Zoot Suit riot: Troops strippin’ zoots

Yeah, never forget that the whip snapped your back
Your spine cracked for tobacco, oh I’m the Marlboro man, uh
Our past blastin’ on through the verses
Brigades of taxi cabs rollin’ Broadway like hearses
Troops strippin’ zoots, shots of red mist,
Sailors blood on the deck, come sista resist
From the era of terror check this photo lens,
Now the city of angels does the ethnic cleanse
Heads bobbin’ to the funk out your speaker, on the one Maya, Mexica
That vulture came to try and steal your name
But now you found a gun, you’re history, this is for the people of the sun.

Zach De La Rocha, “People of the Sun”

When I heard them play this song at Coachella, Zach called out, “What up, raza?” My blood started to pump and I almost wanted to cry with pride.

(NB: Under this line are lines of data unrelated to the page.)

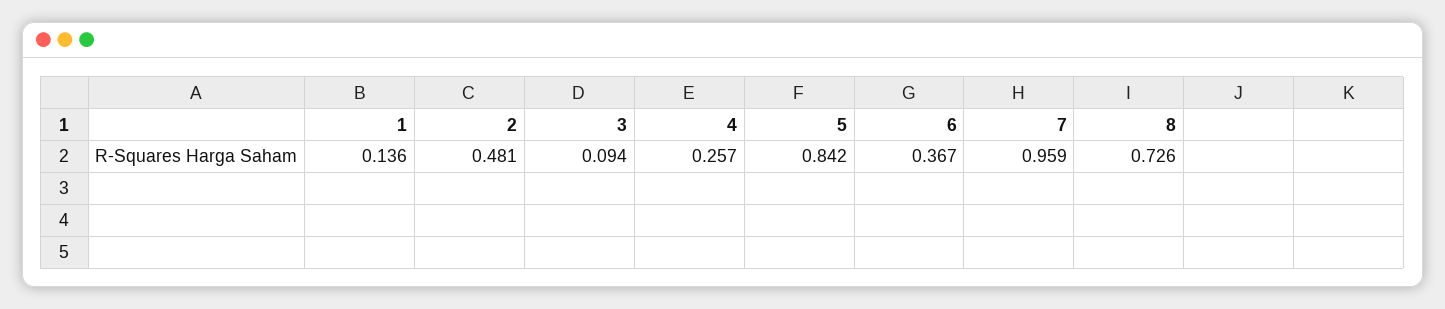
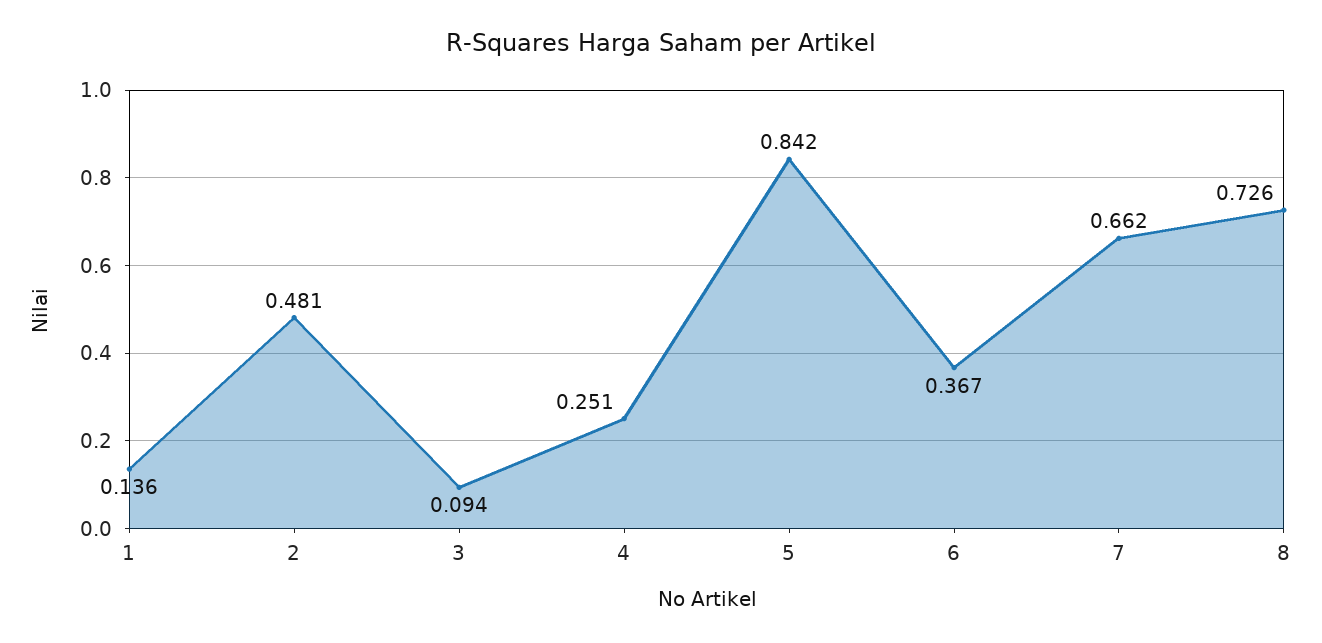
  {
    "1": 0.136,
    "2": 0.481,
    "3": 0.094,
-   "4": 0.257,
+   "4": 0.251,
    "5": 0.842,
    "6": 0.367,
-   "7": 0.959,
+   "7": 0.662,
    "8": 0.726
  }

Every time Zach raps, “Troops strippin’ Zoots”, I always think of my grandfather, my mama’s dad. He wasn’t a gangster, or a cholo. He was a zoot-suiter, a pachuco. Probably because it was the hip thing to be. It’s what was in style at the time, in the early 1940’s.

My mom often tells the story about how he would wear his zoot suit, how he stood a tall six foot one, with curly hair and a handsome face. Sadly, he would have to be very careful and strategic when he made his way home because there were always white soldiers home on leave, looking for any brown-skinned man with a pompadour and a zoot suit to beat up. They would assault them and then strip them of their fashionable attire. How degrading. It makes me infuriated every time I think of it.

I think of the movie Zoot Suit, how Daniel Valdez’s character is innocently getting ready for a night out on the town, ironing and making sure his creases are straight. His mother calls him from the kitchen to eat dinner and he heats up a tortilla and makes himself a taco. Little did he know what would happen to him that night, unfairly accused of killing a man at Sleepy Lagoon. Then there were the flashback scenes from American Me, when Edward James Olmos’ father is in a tattoo shop, decked out in his zoot suit. Riots break out, sailors come in and attack them and rape his mother. It’s such a sad legacy. But the movies vividly portray the times.

Little did my grandfather know–as he crept through the streets of East L.A., trying to get home safely–he would marry a beautiful, curvy woman who people called Honey…she was also his neighbor. Together they would share seven children. They would eventually own a rancho, complete with cows, horses, chickens, geese, turkeys, and pigs. Later, there would be twenty-five grandchildren. And later still, forty-nine great-grandchildren.

I look at this photo of my grandfather and I always feel an immense swell of love and pride.

1 Comment

  1. Reply

    Punk Rock Mom

    September 1

    your post reminded me of the Vincent Valdez art piece “Kill the Pachuco Bastard”. That piece brings out so much emotion!